→ What is needed:
Return the text of every row below, with each line unchanged and in its original order.

→ Supplied information:

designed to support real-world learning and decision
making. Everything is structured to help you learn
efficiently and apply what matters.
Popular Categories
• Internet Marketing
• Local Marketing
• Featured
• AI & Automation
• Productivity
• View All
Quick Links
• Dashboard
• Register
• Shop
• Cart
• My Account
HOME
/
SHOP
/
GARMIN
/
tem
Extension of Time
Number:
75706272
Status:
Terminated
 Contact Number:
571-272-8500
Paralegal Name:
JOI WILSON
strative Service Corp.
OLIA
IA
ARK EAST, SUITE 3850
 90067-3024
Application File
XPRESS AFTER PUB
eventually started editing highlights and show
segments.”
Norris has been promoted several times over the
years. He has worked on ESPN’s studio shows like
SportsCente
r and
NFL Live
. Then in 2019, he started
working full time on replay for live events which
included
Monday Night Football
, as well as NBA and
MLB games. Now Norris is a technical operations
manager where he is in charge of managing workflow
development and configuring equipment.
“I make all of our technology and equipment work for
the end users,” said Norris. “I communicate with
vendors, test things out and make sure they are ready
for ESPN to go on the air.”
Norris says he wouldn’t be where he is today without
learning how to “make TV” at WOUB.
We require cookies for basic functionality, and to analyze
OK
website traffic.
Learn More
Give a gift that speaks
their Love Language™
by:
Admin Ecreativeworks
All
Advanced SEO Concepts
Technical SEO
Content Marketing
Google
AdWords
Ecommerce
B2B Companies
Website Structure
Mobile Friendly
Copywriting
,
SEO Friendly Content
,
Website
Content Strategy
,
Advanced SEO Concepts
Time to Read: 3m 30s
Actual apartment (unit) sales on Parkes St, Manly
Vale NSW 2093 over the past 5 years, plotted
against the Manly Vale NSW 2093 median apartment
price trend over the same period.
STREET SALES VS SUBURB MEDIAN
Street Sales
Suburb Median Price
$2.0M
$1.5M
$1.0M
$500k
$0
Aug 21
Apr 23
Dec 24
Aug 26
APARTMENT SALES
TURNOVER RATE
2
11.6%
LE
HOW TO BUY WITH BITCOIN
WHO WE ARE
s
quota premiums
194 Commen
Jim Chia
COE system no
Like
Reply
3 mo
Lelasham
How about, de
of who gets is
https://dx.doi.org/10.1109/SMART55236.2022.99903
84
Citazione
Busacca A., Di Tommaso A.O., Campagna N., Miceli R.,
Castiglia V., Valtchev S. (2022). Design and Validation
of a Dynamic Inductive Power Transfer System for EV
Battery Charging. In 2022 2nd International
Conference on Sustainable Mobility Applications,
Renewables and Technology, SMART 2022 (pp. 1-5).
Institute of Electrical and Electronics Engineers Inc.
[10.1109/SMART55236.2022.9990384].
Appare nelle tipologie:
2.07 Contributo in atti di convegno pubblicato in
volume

→ Completed exercise:
designed to support real-world learning and decision
making. Everything is structured to help you learn
efficiently and apply what matters.
Popular Categories
• Internet Marketing
• Local Marketing
• Featured
• AI & Automation
• Productivity
• View All
Quick Links
• Dashboard
• Register
• Shop
• Cart
• My Account
HOME
/
SHOP
/
GARMIN
/
tem
Extension of Time
Number:
75706272
Status:
Terminated
 Contact Number:
571-272-8500
Paralegal Name:
JOI WILSON
strative Service Corp.
OLIA
IA
ARK EAST, SUITE 3850
 90067-3024
Application File
XPRESS AFTER PUB
eventually started editing highlights and show
segments.”
Norris has been promoted several times over the
years. He has worked on ESPN’s studio shows like
SportsCente
r and
NFL Live
. Then in 2019, he started
working full time on replay for live events which
included
Monday Night Football
, as well as NBA and
MLB games. Now Norris is a technical operations
manager where he is in charge of managing workflow
development and configuring equipment.
“I make all of our technology and equipment work for
the end users,” said Norris. “I communicate with
vendors, test things out and make sure they are ready
for ESPN to go on the air.”
Norris says he wouldn’t be where he is today without
learning how to “make TV” at WOUB.
We require cookies for basic functionality, and to analyze
OK
website traffic.
Learn More
Give a gift that speaks
their Love Language™
by:
Admin Ecreativeworks
All
Advanced SEO Concepts
Technical SEO
Content Marketing
Google
AdWords
Ecommerce
B2B Companies
Website Structure
Mobile Friendly
Copywriting
,
SEO Friendly Content
,
Website
Content Strategy
,
Advanced SEO Concepts
Time to Read: 3m 30s
Actual apartment (unit) sales on Parkes St, Manly
Vale NSW 2093 over the past 5 years, plotted
against the Manly Vale NSW 2093 median apartment
price trend over the same period.
STREET SALES VS SUBURB MEDIAN
Street Sales
Suburb Median Price
$2.0M
$1.5M
$1.0M
$500k
$0
Aug 21
Apr 23
Dec 24
Aug 26
APARTMENT SALES
TURNOVER RATE
2
11.6%
LE
HOW TO BUY WITH BITCOIN
WHO WE ARE
s
quota premiums
194 Commen
Jim Chia
COE system no
Like
Reply
3 mo
Lelasham
How about, de
of who gets is
https://dx.doi.org/10.1109/SMART55236.2022.99903
84
Citazione
Busacca A., Di Tommaso A.O., Campagna N., Miceli R.,
Castiglia V., Valtchev S. (2022). Design and Validation
of a Dynamic Inductive Power Transfer System for EV
Battery Charging. In 2022 2nd International
Conference on Sustainable Mobility Applications,
Renewables and Technology, SMART 2022 (pp. 1-5).
Institute of Electrical and Electronics Engineers Inc.
[10.1109/SMART55236.2022.9990384].
Appare nelle tipologie:
2.07 Contributo in atti di convegno pubblicato in
volume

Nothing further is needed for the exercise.